Suara.com - Penyanyi Beyonce bukan cuma dikenal sebagai salah satu musisi yang sukses dan berpengaruh. Sepanjang karirnya, aneka macam teori konspirasi kerap dikaitkan dengan nama Beyonce dan suaminya, Jay Z.
Belum lama ini, seorang politikus asal Florida menjadi viral setelah membuat klaim bahwa Beyonce memalsukan identitasnya.
Melansir laman Miami Herald, politikus bernama KW Miller itu membagikan serangkaian cuitan yang menuduh Beyonce telah memalsukan ras dan namanya.
"Beyonce bahkan bukan keturunan Afrika-Amerika. Dia memalsukan ini untuk ketenaran. Nama aslinya adalah Ann Marie Lastrassi. Dia orang Italia," cuit politikus KW Miller.
KW Miller sendiri tidak memberikan bukti atau alasan di balik klaim tersebut.

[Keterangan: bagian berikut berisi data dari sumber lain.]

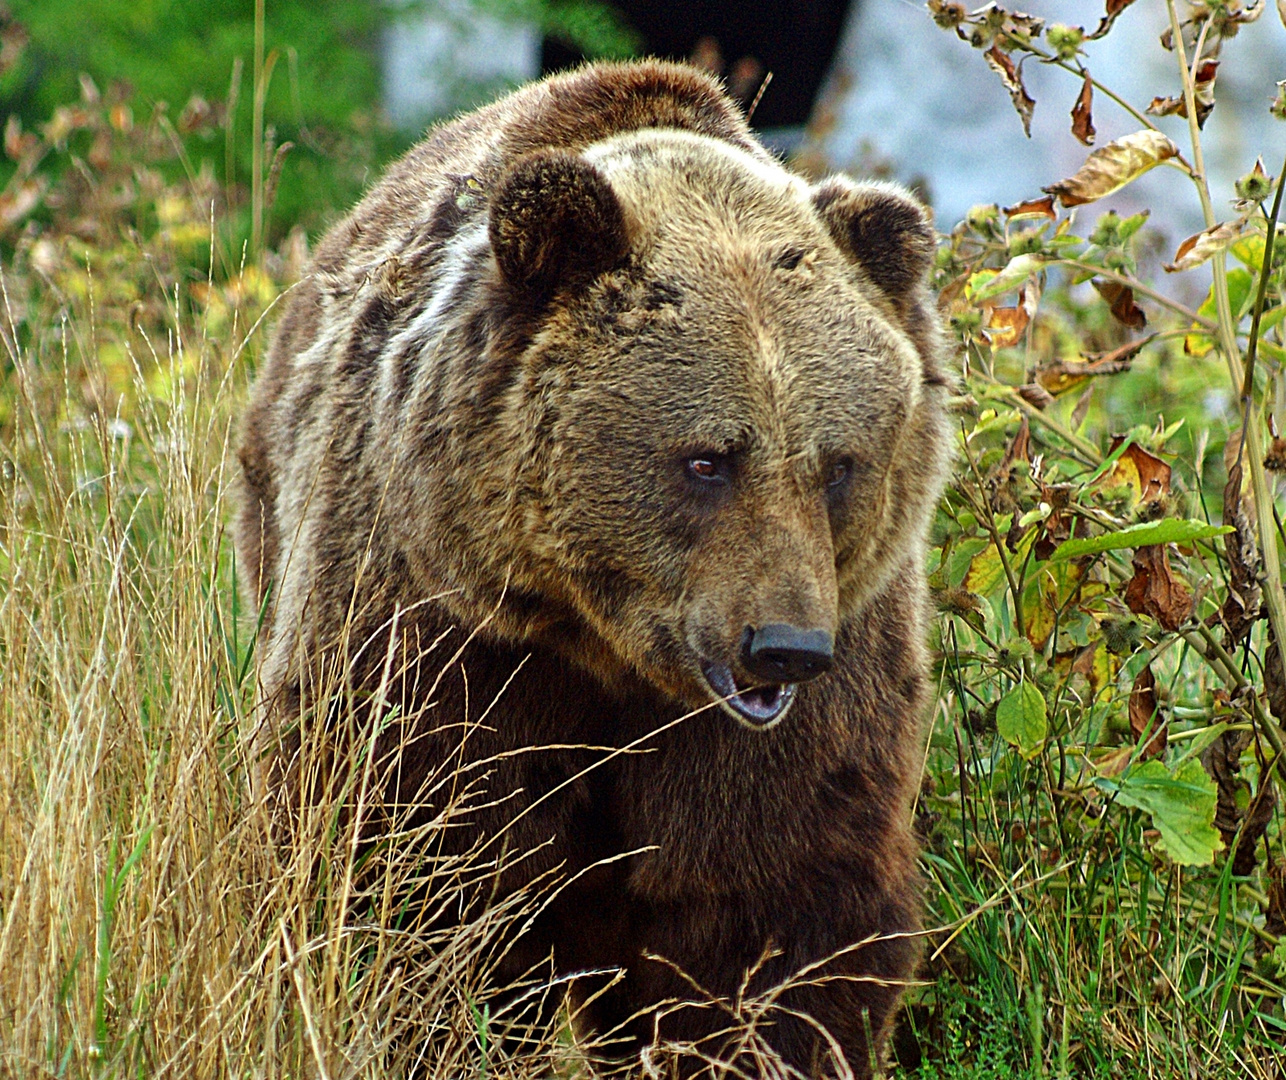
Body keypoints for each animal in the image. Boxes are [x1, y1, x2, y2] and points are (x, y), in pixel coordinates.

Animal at [236, 61, 951, 1080]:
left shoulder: (818, 684)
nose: (782, 647)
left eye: (839, 465)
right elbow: (409, 855)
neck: (604, 645)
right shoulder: (442, 627)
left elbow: (770, 905)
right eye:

Namun, dirinya yakin bahwa Beyonce Knowles bukanlah nama asli.

Tak hanya soal nama, KW Miller juga menuduh Beyonce sebagai bagian dari konspirasi Soros Deep State agenda yang berkaitan dengan Black Lives Matter.
"Beyonce, Anda akan diawasi!" tulisnya.
Beyonce sendiri diketahui memang punya ras campuran. Ayahnya adalah keturunan Afrika-Amerika yang berasal dari Alabama, sementara ibunya berasal dari Louisiana namun memiliki darah Prancis, Afrika, dan keturunan asli Amerika.
Tuduhan KW Miller tidak berhenti sampai di sana. Dalam cuitan berikutnya, KW Miller menulis bahwa Beyonce menyelipkan lirik berbau pemuja setan dan pesan rahasia untuk elit global.
Lirik yang dimaksud adalah lirik dalam lagu "Formation". Dalam lagu tersebut, Beyonce terlihat menulis lirik yang berhubungan dengan asal orangtuanya.

"Lagu itu jelas-jelas menunjukkan bahwa Beyonce mengaku dia pemuja setan dan bahwa dia melakukan pemujaan di gereja setan di Alabama dan Louisiana," tambah KW Miller.
"Dia juga menyimpan simbol setan di tasnya," tulis KW Miller.
Cuitan politikus Florida ini pun menarik perhatian banyak warganet Amerika. Tidak sedikit yang mencibir, hingga menyebutnya gila karena tiba-tiba membagikan teori konspirasi.
Sementara, beberapa lainnya bertanya-tanya apakan akun Twitter politikus tersebut tengah diretas hacker.
"Apakah kau tahu betapa konyolnya dirimu," komentar salah satu warganet.
"Orang ini ingin menjadi anggota Kongres dan dia punya masalah kejiwaan. Ini tidak lucu. Dia tidak boleh bergabung dalam Kongres," tambah yang lain.